*What you are asked to do*
Please transcribe the rows from the start of the rows up to and including the line that contains "SERVICE GROUPES".

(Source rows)
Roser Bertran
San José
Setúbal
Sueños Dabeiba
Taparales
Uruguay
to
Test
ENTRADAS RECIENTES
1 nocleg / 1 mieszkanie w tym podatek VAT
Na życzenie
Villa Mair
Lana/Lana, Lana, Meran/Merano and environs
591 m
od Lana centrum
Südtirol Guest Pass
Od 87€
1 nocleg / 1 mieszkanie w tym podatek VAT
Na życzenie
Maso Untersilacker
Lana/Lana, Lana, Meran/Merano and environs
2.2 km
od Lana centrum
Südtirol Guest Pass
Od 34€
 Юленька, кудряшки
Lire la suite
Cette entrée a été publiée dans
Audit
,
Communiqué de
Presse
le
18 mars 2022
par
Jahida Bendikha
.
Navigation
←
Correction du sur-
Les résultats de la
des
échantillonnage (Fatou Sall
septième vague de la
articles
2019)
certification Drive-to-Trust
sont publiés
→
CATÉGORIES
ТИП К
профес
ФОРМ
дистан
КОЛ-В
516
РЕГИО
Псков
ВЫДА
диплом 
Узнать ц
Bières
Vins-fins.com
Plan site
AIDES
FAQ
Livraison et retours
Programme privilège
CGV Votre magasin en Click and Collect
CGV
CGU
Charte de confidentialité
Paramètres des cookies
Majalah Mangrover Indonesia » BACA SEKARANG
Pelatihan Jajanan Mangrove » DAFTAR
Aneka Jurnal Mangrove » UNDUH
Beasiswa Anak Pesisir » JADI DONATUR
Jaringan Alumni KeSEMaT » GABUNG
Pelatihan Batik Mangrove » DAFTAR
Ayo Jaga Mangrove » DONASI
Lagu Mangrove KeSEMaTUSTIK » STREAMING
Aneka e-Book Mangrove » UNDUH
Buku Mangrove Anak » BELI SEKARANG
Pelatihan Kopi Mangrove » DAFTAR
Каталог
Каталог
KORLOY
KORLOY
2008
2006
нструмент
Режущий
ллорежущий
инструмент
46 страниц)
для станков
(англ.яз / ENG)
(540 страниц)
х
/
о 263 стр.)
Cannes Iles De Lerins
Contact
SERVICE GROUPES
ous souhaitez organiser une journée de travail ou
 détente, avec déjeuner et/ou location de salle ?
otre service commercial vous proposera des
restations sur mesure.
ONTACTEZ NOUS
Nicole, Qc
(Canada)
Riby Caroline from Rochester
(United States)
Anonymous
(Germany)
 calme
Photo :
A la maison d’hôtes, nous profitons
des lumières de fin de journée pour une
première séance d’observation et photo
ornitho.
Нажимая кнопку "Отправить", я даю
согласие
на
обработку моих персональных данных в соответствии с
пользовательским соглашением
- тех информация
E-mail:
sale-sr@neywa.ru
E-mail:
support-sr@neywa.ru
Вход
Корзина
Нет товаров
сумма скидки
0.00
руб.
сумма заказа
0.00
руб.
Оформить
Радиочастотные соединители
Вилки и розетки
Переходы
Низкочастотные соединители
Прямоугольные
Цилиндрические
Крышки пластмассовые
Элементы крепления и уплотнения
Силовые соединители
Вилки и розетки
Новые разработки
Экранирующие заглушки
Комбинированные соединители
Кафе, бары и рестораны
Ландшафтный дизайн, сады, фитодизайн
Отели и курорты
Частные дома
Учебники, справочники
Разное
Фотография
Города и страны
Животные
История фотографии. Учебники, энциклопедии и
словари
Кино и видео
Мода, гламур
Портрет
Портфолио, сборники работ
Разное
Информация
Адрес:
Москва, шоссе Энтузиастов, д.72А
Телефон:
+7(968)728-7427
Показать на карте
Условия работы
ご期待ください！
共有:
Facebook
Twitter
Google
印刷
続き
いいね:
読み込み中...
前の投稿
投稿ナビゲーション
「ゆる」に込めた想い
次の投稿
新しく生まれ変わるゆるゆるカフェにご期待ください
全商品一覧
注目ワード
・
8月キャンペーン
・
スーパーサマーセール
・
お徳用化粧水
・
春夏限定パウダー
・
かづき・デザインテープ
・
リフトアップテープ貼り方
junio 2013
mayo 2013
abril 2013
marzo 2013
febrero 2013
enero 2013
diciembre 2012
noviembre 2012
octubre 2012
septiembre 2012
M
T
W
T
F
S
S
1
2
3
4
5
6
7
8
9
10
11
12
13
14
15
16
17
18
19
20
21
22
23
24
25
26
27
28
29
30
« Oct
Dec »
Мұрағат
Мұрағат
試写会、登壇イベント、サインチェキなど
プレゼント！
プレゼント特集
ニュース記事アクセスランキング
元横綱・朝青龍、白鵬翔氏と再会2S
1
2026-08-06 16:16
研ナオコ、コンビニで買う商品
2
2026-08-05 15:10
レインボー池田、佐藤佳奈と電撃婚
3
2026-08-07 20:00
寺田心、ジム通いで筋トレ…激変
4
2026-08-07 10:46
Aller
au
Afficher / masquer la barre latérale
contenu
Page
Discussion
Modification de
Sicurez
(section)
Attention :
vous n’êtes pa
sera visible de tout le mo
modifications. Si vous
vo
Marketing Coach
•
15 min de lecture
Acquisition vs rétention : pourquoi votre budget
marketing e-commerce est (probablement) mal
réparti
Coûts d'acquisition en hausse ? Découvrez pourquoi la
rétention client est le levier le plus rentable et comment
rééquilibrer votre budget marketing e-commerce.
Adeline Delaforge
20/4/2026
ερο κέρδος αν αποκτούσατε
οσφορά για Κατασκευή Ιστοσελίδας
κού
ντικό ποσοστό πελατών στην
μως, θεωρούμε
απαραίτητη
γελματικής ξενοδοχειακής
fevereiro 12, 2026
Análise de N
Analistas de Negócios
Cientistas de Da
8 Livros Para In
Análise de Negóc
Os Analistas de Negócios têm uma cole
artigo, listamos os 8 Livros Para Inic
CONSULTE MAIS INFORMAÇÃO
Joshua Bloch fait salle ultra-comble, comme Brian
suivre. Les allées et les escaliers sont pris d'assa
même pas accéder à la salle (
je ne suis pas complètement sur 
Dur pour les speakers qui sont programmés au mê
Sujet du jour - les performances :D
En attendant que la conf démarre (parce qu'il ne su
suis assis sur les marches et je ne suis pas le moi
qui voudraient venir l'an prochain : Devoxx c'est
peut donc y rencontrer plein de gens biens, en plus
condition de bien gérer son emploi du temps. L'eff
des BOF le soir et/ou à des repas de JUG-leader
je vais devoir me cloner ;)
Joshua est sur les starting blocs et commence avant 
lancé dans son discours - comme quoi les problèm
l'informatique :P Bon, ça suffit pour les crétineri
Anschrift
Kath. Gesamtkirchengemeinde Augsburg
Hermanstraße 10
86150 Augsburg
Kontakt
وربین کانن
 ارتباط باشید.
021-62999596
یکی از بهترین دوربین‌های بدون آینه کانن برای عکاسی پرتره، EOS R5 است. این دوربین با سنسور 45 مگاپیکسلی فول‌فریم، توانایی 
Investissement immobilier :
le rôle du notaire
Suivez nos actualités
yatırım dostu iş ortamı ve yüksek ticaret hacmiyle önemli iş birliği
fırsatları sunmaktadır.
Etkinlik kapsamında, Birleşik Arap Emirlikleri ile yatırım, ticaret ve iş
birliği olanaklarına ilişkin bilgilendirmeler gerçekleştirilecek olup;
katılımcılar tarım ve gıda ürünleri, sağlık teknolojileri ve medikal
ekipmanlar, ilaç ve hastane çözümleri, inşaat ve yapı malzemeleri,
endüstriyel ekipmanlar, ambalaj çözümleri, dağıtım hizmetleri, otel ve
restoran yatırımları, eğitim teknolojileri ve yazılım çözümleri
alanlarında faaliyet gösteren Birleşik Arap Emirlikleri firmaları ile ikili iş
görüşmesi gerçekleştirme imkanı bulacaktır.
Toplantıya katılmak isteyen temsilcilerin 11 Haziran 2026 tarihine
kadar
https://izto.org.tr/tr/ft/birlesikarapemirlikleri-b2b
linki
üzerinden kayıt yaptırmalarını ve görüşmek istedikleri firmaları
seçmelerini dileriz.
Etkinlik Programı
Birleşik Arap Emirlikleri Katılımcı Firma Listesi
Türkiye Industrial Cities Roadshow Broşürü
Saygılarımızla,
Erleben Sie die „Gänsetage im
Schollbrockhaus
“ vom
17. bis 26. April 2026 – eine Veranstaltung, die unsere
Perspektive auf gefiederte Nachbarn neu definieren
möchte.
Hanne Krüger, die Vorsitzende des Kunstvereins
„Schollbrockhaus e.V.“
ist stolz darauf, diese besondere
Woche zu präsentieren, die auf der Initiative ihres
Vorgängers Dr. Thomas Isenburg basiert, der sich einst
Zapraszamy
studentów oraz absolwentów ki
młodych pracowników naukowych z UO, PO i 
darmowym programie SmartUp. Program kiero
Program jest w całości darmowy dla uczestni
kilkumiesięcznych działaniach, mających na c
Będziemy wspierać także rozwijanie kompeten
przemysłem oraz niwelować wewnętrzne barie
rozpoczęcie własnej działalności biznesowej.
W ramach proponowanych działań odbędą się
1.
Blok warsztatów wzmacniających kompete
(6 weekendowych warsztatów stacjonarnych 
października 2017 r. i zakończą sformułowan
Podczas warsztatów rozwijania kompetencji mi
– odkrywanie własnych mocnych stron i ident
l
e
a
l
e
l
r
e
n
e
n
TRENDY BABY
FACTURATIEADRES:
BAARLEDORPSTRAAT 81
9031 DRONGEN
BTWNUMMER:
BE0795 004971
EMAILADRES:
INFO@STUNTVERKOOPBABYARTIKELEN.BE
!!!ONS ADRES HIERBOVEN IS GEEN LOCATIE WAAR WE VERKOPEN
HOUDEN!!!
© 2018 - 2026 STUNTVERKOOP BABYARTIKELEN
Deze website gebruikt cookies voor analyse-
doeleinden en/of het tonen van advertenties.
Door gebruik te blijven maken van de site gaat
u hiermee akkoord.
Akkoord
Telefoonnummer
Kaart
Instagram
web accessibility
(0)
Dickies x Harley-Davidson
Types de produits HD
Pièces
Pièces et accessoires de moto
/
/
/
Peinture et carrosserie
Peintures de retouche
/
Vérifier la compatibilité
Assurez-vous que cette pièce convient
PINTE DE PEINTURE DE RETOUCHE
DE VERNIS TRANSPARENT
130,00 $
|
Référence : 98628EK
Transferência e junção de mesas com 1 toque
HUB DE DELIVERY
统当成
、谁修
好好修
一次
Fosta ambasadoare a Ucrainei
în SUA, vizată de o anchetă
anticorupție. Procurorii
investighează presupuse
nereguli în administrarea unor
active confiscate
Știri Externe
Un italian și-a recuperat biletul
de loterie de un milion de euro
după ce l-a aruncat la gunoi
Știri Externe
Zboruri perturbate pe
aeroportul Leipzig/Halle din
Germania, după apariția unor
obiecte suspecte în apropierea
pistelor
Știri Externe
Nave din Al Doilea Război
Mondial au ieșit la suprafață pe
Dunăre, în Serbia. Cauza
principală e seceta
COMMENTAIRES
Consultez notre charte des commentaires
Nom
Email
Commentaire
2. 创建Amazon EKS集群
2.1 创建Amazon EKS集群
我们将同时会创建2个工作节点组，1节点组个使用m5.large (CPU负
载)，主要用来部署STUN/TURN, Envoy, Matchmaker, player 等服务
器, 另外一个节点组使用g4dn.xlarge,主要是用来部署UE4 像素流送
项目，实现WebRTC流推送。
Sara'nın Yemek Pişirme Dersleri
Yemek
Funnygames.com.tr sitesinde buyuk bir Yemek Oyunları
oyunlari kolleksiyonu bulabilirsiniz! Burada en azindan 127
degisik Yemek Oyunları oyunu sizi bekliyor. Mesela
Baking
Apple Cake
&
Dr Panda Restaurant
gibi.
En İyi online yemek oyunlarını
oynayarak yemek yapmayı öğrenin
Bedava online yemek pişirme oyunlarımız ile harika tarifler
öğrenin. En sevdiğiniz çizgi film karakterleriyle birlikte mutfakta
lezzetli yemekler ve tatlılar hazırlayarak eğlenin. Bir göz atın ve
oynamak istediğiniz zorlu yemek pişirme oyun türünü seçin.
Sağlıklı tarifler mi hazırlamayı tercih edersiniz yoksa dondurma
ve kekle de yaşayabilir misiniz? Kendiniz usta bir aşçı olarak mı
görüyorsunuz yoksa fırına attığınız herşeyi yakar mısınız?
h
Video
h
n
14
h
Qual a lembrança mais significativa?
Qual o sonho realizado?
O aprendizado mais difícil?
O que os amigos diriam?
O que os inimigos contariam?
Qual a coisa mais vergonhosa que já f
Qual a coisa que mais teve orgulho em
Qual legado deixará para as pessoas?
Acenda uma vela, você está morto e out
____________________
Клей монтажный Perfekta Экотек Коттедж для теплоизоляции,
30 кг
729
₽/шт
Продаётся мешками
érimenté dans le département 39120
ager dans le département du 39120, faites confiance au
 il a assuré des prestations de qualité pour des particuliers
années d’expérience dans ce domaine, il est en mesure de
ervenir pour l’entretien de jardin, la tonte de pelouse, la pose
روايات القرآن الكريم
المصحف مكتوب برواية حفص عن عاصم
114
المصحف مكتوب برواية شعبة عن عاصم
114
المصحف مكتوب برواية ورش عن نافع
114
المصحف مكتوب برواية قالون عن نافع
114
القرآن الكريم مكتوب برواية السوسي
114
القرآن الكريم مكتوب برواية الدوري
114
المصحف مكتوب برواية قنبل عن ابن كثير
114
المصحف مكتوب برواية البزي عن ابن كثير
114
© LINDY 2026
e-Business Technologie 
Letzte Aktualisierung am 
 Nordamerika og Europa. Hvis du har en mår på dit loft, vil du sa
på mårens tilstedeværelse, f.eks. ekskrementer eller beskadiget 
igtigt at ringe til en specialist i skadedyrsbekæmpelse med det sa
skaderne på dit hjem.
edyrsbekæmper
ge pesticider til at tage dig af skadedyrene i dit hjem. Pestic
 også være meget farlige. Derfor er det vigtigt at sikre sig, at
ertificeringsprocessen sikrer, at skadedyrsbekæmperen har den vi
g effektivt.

*Solution to this task*
Roser Bertran
San José
Setúbal
Sueños Dabeiba
Taparales
Uruguay
to
Test
ENTRADAS RECIENTES
1 nocleg / 1 mieszkanie w tym podatek VAT
Na życzenie
Villa Mair
Lana/Lana, Lana, Meran/Merano and environs
591 m
od Lana centrum
Südtirol Guest Pass
Od 87€
1 nocleg / 1 mieszkanie w tym podatek VAT
Na życzenie
Maso Untersilacker
Lana/Lana, Lana, Meran/Merano and environs
2.2 km
od Lana centrum
Südtirol Guest Pass
Od 34€
 Юленька, кудряшки
Lire la suite
Cette entrée a été publiée dans
Audit
,
Communiqué de
Presse
le
18 mars 2022
par
Jahida Bendikha
.
Navigation
←
Correction du sur-
Les résultats de la
des
échantillonnage (Fatou Sall
septième vague de la
articles
2019)
certification Drive-to-Trust
sont publiés
→
CATÉGORIES
ТИП К
профес
ФОРМ
дистан
КОЛ-В
516
РЕГИО
Псков
ВЫДА
диплом 
Узнать ц
Bières
Vins-fins.com
Plan site
AIDES
FAQ
Livraison et retours
Programme privilège
CGV Votre magasin en Click and Collect
CGV
CGU
Charte de confidentialité
Paramètres des cookies
Majalah Mangrover Indonesia » BACA SEKARANG
Pelatihan Jajanan Mangrove » DAFTAR
Aneka Jurnal Mangrove » UNDUH
Beasiswa Anak Pesisir » JADI DONATUR
Jaringan Alumni KeSEMaT » GABUNG
Pelatihan Batik Mangrove » DAFTAR
Ayo Jaga Mangrove » DONASI
Lagu Mangrove KeSEMaTUSTIK » STREAMING
Aneka e-Book Mangrove » UNDUH
Buku Mangrove Anak » BELI SEKARANG
Pelatihan Kopi Mangrove » DAFTAR
Каталог
Каталог
KORLOY
KORLOY
2008
2006
нструмент
Режущий
ллорежущий
инструмент
46 страниц)
для станков
(англ.яз / ENG)
(540 страниц)
х
/
о 263 стр.)
Cannes Iles De Lerins
Contact
SERVICE GROUPES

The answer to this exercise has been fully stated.